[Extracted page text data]
######

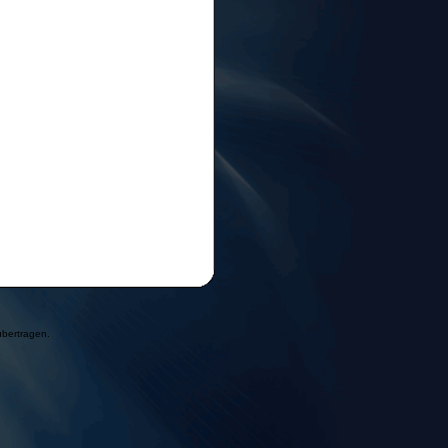
übertragen.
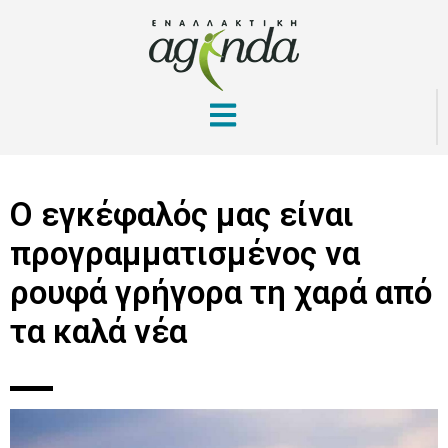
Ο εγκέφαλός μας είναι
προγραμματισμένος να
ρουφά γρήγορα τη χαρά από
τα καλά νέα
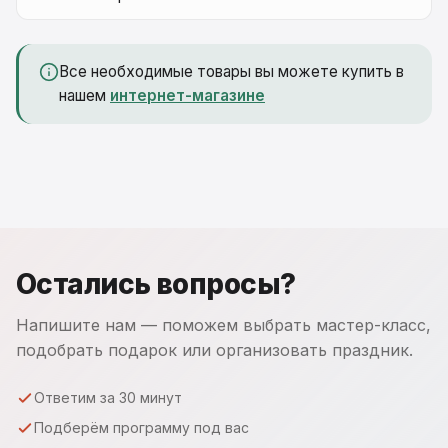
Все необходимые товары вы можете купить в
нашем
интернет-магазине
Остались вопросы?
Напишите нам — поможем выбрать мастер-класс,
подобрать подарок или организовать праздник.
Ответим за 30 минут
Подберём программу под вас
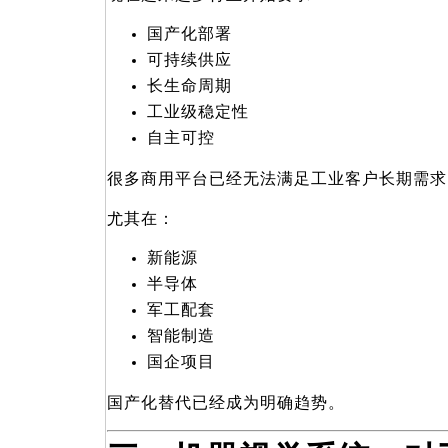
国产化部署
可持续供应
长生命周期
工业级稳定性
自主可控
很多商用平台已经无法满足工业客户长期需求
尤其在：
新能源
半导体
军工配套
智能制造
国企项目
国产化替代已经成为明确趋势。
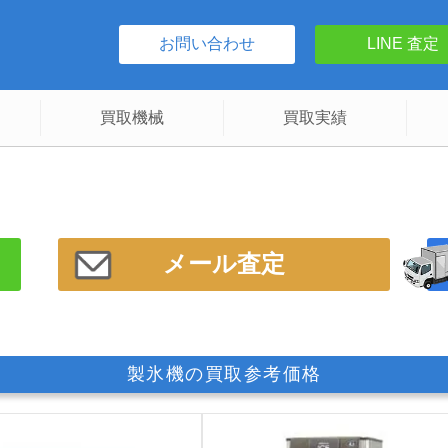
お問い合わせ
LINE 査定
買取機械
買取実績
メール査定
製氷機の買取参考価格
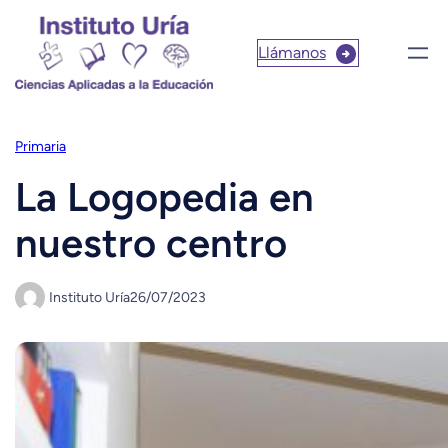
Llámanos
Primaria
La Logopedia en
nuestro centro
Instituto Uría
26/07/2023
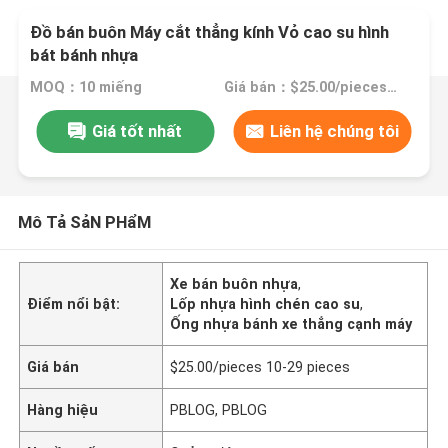
Đồ bán buôn Máy cắt thẳng kính Vỏ cao su hình
bát bánh nhựa
MOQ：10 miếng
Giá bán：$25.00/pieces 10-29 pieces
Giá tốt nhất
Liên hệ chúng tôi
Mô Tả SảN PHẩM
Xe bán buôn nhựa
,
Điểm nổi bật:
Lốp nhựa hình chén cao su
,
Ống nhựa bánh xe thẳng cạnh máy
Giá bán
$25.00/pieces 10-29 pieces
Hàng hiệu
PBLOG, PBLOG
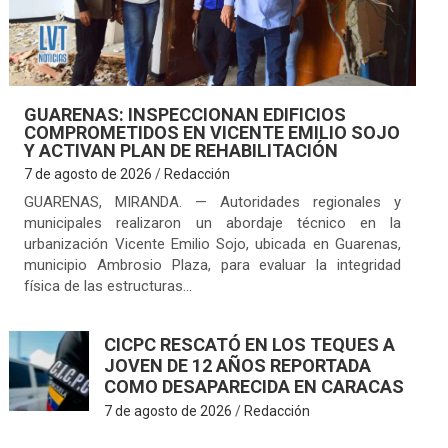
GUARENAS: INSPECCIONAN EDIFICIOS
COMPROMETIDOS EN VICENTE EMILIO SOJO
Y ACTIVAN PLAN DE REHABILITACIÓN
7 de agosto de 2026
Redacción
GUARENAS, MIRANDA. — Autoridades regionales y
municipales realizaron un abordaje técnico en la
urbanización Vicente Emilio Sojo, ubicada en Guarenas,
municipio Ambrosio Plaza, para evaluar la integridad
física de las estructuras…
CICPC RESCATÓ EN LOS TEQUES A
JOVEN DE 12 AÑOS REPORTADA
COMO DESAPARECIDA EN CARACAS
7 de agosto de 2026
Redacción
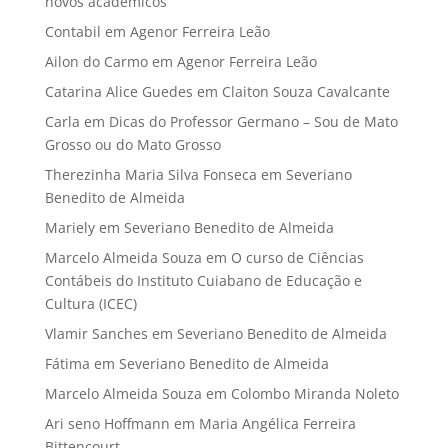
novos acadêmicos
Contabil
em
Agenor Ferreira Leão
Ailon do Carmo
em
Agenor Ferreira Leão
Catarina Alice Guedes
em
Claiton Souza Cavalcante
Carla
em
Dicas do Professor Germano – Sou de Mato
Grosso ou do Mato Grosso
Therezinha Maria Silva Fonseca
em
Severiano
Benedito de Almeida
Mariely
em
Severiano Benedito de Almeida
Marcelo Almeida Souza
em
O curso de Ciências
Contábeis do Instituto Cuiabano de Educação e
Cultura (ICEC)
Vlamir Sanches
em
Severiano Benedito de Almeida
Fátima
em
Severiano Benedito de Almeida
Marcelo Almeida Souza
em
Colombo Miranda Noleto
Ari seno Hoffmann
em
Maria Angélica Ferreira
Bittencourt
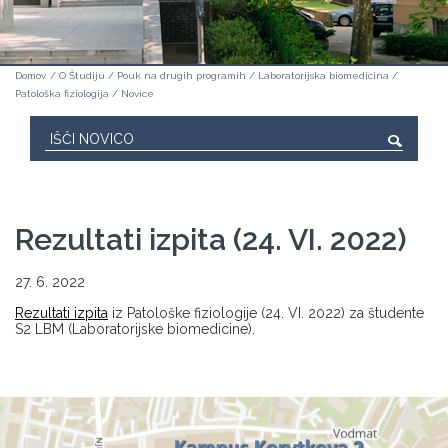
Domov
/
O Študiju
/
Pouk na drugih programih
/
Laboratorijska biomedicina
/
Patološka fiziologija
/
Novice
Rezultati izpita (24. VI. 2022)
27. 6. 2022
Rezultati izpita
iz Patološke fiziologije (24. VI. 2022) za študente
S2 LBM (Laboratorijske biomedicine).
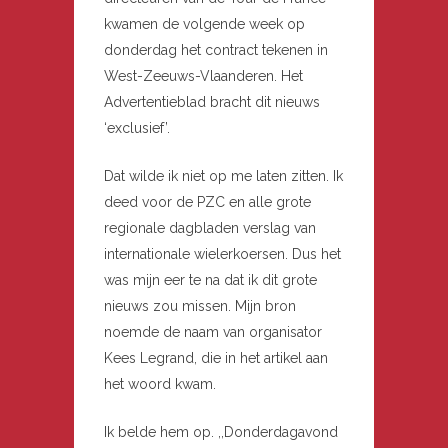
kwamen de volgende week op
donderdag het contract tekenen in
West-Zeeuws-Vlaanderen. Het
Advertentieblad bracht dit nieuws
‘exclusief’.
Dat wilde ik niet op me laten zitten. Ik
deed voor de PZC en alle grote
regionale dagbladen verslag van
internationale wielerkoersen. Dus het
was mijn eer te na dat ik dit grote
nieuws zou missen. Mijn bron
noemde de naam van organisator
Kees Legrand, die in het artikel aan
het woord kwam.
Ik belde hem op. ,,Donderdagavond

######

Work instructions:
Copy the lines from the start of the rows through the line containing "Подберём программу под вас", including that line. Leave the pictures out of your copy.

Result of this task:
übertragen.
Ο εγκέφαλός μας είναι
προγραμματισμένος να
ρουφά γρήγορα τη χαρά από
τα καλά νέα
Все необходимые товары вы можете купить в
нашем
интернет-магазине
Остались вопросы?
Напишите нам — поможем выбрать мастер-класс,
подобрать подарок или организовать праздник.
Ответим за 30 минут
Подберём программу под вас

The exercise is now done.